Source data

--------

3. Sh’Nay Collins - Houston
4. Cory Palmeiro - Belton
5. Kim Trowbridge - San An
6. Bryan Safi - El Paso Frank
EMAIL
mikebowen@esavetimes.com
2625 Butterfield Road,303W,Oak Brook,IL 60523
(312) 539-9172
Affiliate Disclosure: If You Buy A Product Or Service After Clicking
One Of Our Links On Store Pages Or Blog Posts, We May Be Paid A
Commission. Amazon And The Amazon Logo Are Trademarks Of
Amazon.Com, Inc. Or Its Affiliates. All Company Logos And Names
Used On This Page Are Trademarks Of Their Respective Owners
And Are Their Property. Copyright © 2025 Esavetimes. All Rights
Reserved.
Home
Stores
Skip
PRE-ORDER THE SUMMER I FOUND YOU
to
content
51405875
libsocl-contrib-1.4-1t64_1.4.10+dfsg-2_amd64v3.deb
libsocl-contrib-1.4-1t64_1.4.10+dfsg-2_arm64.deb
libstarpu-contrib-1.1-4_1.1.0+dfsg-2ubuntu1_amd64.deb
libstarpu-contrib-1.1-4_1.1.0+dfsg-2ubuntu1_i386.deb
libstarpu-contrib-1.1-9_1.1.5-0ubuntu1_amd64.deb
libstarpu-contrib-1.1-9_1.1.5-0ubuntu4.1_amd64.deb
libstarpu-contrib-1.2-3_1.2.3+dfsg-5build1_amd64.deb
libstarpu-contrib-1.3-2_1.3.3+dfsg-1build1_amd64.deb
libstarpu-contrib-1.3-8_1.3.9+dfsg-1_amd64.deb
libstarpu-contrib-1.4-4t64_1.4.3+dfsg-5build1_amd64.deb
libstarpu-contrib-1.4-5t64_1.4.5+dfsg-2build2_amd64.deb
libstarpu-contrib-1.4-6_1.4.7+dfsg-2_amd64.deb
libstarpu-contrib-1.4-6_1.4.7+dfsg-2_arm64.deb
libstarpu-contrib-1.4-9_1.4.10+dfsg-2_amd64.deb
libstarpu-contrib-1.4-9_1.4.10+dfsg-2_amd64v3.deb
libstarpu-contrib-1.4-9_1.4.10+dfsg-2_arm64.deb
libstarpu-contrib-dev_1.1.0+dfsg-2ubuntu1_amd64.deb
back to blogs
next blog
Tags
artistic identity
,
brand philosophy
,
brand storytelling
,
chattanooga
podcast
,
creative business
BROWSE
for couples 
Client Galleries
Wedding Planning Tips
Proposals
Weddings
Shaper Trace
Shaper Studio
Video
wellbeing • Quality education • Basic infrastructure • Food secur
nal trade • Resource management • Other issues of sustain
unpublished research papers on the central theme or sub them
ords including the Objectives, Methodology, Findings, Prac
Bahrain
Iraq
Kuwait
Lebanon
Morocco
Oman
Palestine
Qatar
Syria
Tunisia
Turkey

--------

◆ What to work on: Retype the records above exactly, so that no line differs from its source.

◆ Task output:
3. Sh’Nay Collins - Houston
4. Cory Palmeiro - Belton
5. Kim Trowbridge - San An
6. Bryan Safi - El Paso Frank
EMAIL
mikebowen@esavetimes.com
2625 Butterfield Road,303W,Oak Brook,IL 60523
(312) 539-9172
Affiliate Disclosure: If You Buy A Product Or Service After Clicking
One Of Our Links On Store Pages Or Blog Posts, We May Be Paid A
Commission. Amazon And The Amazon Logo Are Trademarks Of
Amazon.Com, Inc. Or Its Affiliates. All Company Logos And Names
Used On This Page Are Trademarks Of Their Respective Owners
And Are Their Property. Copyright © 2025 Esavetimes. All Rights
Reserved.
Home
Stores
Skip
PRE-ORDER THE SUMMER I FOUND YOU
to
content
51405875
libsocl-contrib-1.4-1t64_1.4.10+dfsg-2_amd64v3.deb
libsocl-contrib-1.4-1t64_1.4.10+dfsg-2_arm64.deb
libstarpu-contrib-1.1-4_1.1.0+dfsg-2ubuntu1_amd64.deb
libstarpu-contrib-1.1-4_1.1.0+dfsg-2ubuntu1_i386.deb
libstarpu-contrib-1.1-9_1.1.5-0ubuntu1_amd64.deb
libstarpu-contrib-1.1-9_1.1.5-0ubuntu4.1_amd64.deb
libstarpu-contrib-1.2-3_1.2.3+dfsg-5build1_amd64.deb
libstarpu-contrib-1.3-2_1.3.3+dfsg-1build1_amd64.deb
libstarpu-contrib-1.3-8_1.3.9+dfsg-1_amd64.deb
libstarpu-contrib-1.4-4t64_1.4.3+dfsg-5build1_amd64.deb
libstarpu-contrib-1.4-5t64_1.4.5+dfsg-2build2_amd64.deb
libstarpu-contrib-1.4-6_1.4.7+dfsg-2_amd64.deb
libstarpu-contrib-1.4-6_1.4.7+dfsg-2_arm64.deb
libstarpu-contrib-1.4-9_1.4.10+dfsg-2_amd64.deb
libstarpu-contrib-1.4-9_1.4.10+dfsg-2_amd64v3.deb
libstarpu-contrib-1.4-9_1.4.10+dfsg-2_arm64.deb
libstarpu-contrib-dev_1.1.0+dfsg-2ubuntu1_amd64.deb
back to blogs
next blog
Tags
artistic identity
,
brand philosophy
,
brand storytelling
,
chattanooga
podcast
,
creative business
BROWSE
for couples 
Client Galleries
Wedding Planning Tips
Proposals
Weddings
Shaper Trace
Shaper Studio
Video
wellbeing • Quality education • Basic infrastructure • Food secur
nal trade • Resource management • Other issues of sustain
unpublished research papers on the central theme or sub them
ords including the Objectives, Methodology, Findings, Prac
Bahrain
Iraq
Kuwait
Lebanon
Morocco
Oman
Palestine
Qatar
Syria
Tunisia
Turkey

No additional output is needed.